Supplied information

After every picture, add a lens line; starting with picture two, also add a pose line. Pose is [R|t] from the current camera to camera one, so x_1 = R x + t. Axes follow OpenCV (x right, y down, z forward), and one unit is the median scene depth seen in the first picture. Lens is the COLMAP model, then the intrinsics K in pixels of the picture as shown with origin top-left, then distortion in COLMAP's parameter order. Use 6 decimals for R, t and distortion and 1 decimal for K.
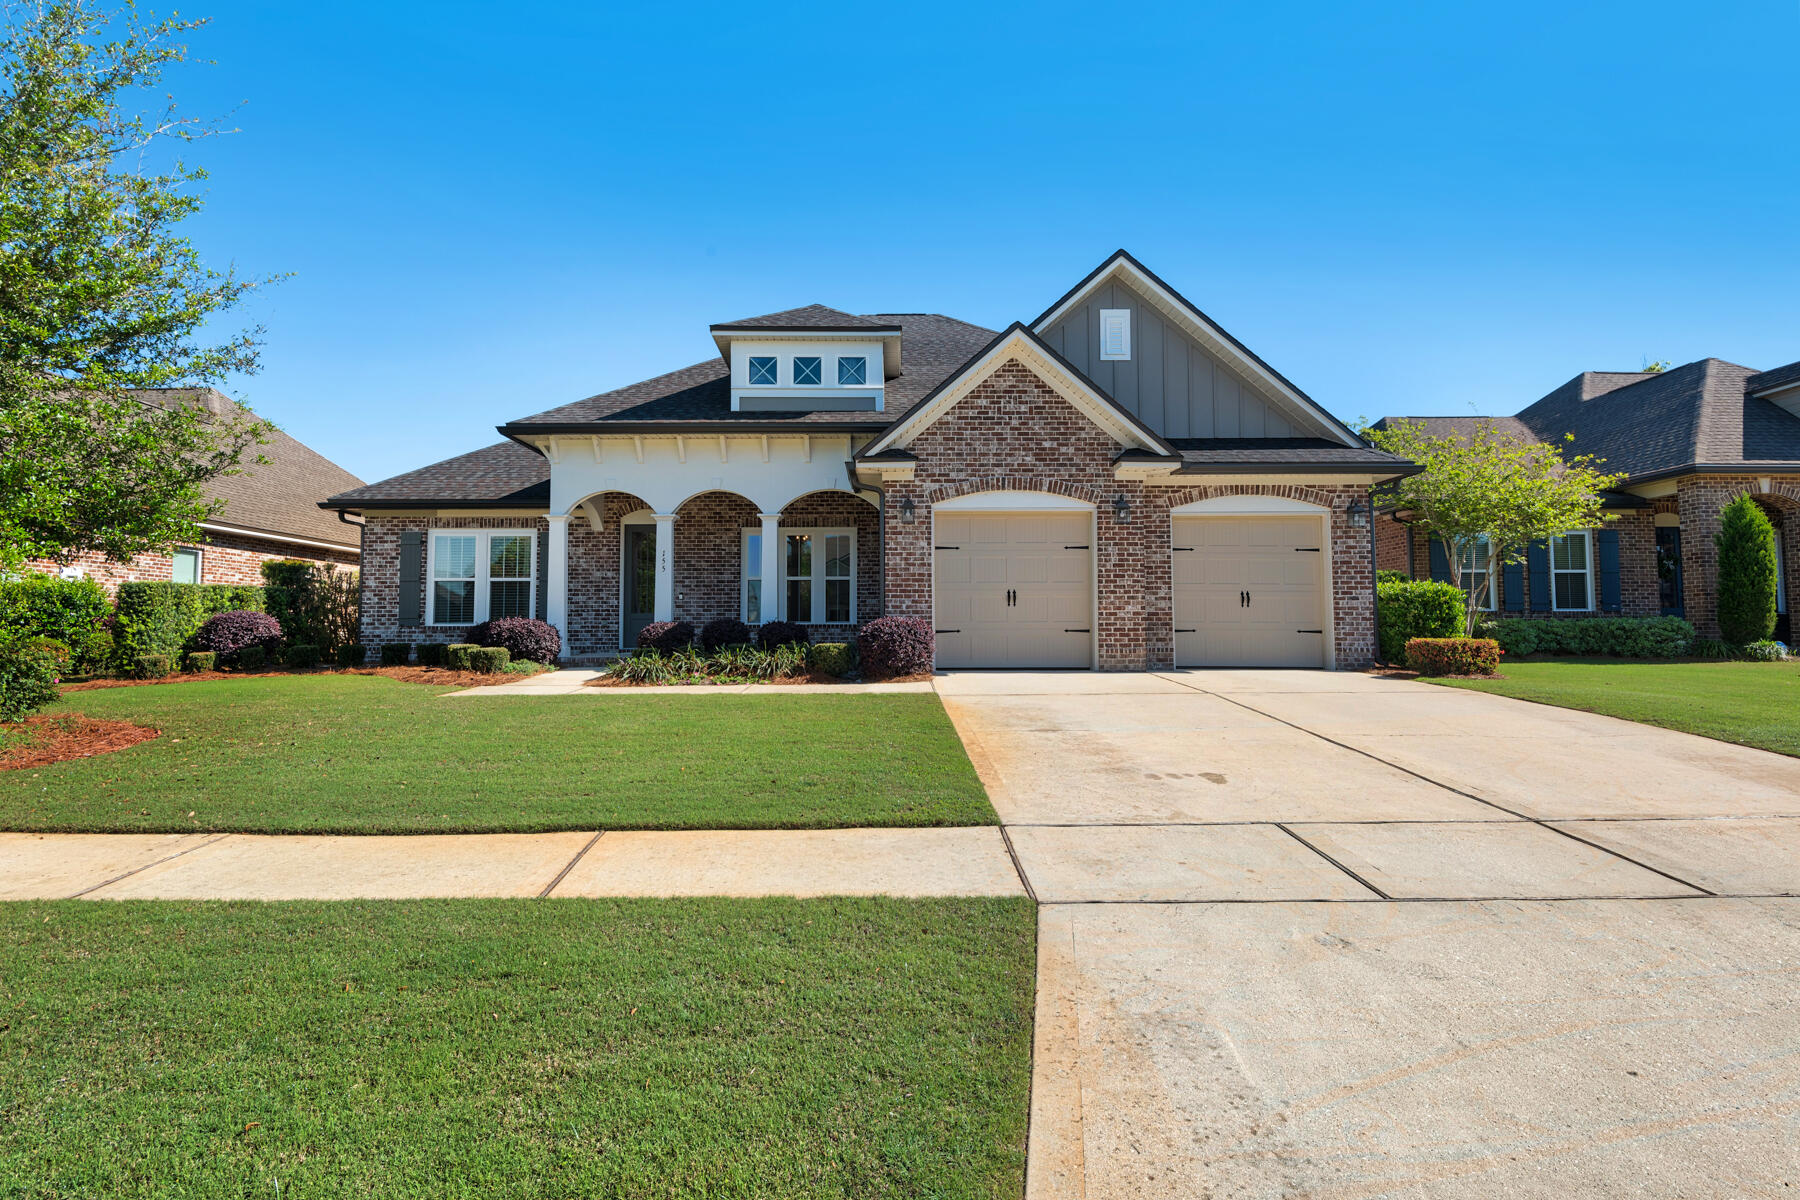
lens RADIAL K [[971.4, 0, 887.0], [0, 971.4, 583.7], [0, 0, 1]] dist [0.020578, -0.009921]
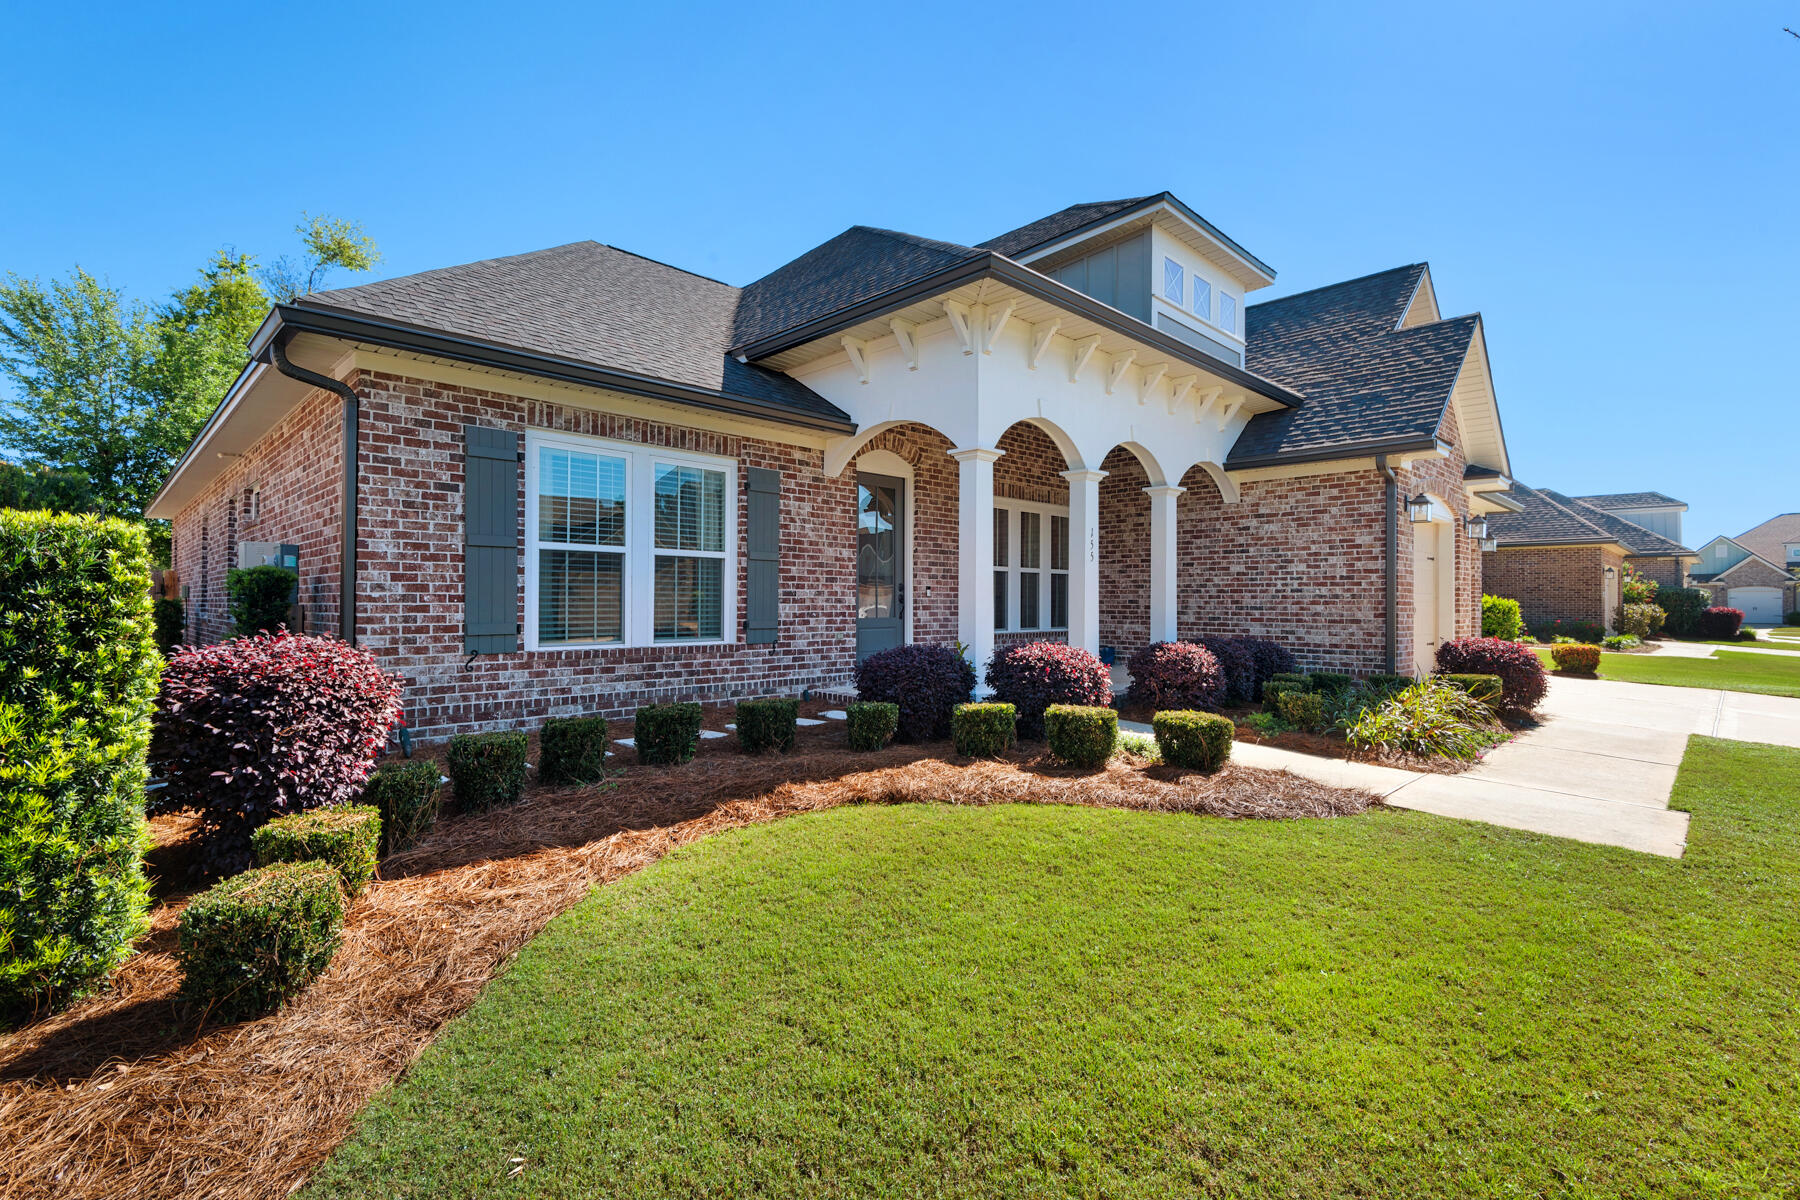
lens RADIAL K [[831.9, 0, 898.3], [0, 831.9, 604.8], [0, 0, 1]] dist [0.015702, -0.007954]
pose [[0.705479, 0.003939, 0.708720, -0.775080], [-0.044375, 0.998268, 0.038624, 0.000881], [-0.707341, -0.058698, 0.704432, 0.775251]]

Work to complete
Print every line of the material above verbatim, leaving out the pictures.

Response
After every picture, add a lens line; starting with picture two, also add a pose line. Pose is [R|t] from the current camera to camera one, so x_1 = R x + t. Axes follow OpenCV (x right, y down, z forward), and one unit is the median scene depth seen in the first picture. Lens is the COLMAP model, then the intrinsics K in pixels of the picture as shown with origin top-left, then distortion in COLMAP's parameter order. Use 6 decimals for R, t and distortion and 1 decimal for K.
lens RADIAL K [[971.4, 0, 887.0], [0, 971.4, 583.7], [0, 0, 1]] dist [0.020578, -0.009921]
lens RADIAL K [[831.9, 0, 898.3], [0, 831.9, 604.8], [0, 0, 1]] dist [0.015702, -0.007954]
pose [[0.705479, 0.003939, 0.708720, -0.775080], [-0.044375, 0.998268, 0.038624, 0.000881], [-0.707341, -0.058698, 0.704432, 0.775251]]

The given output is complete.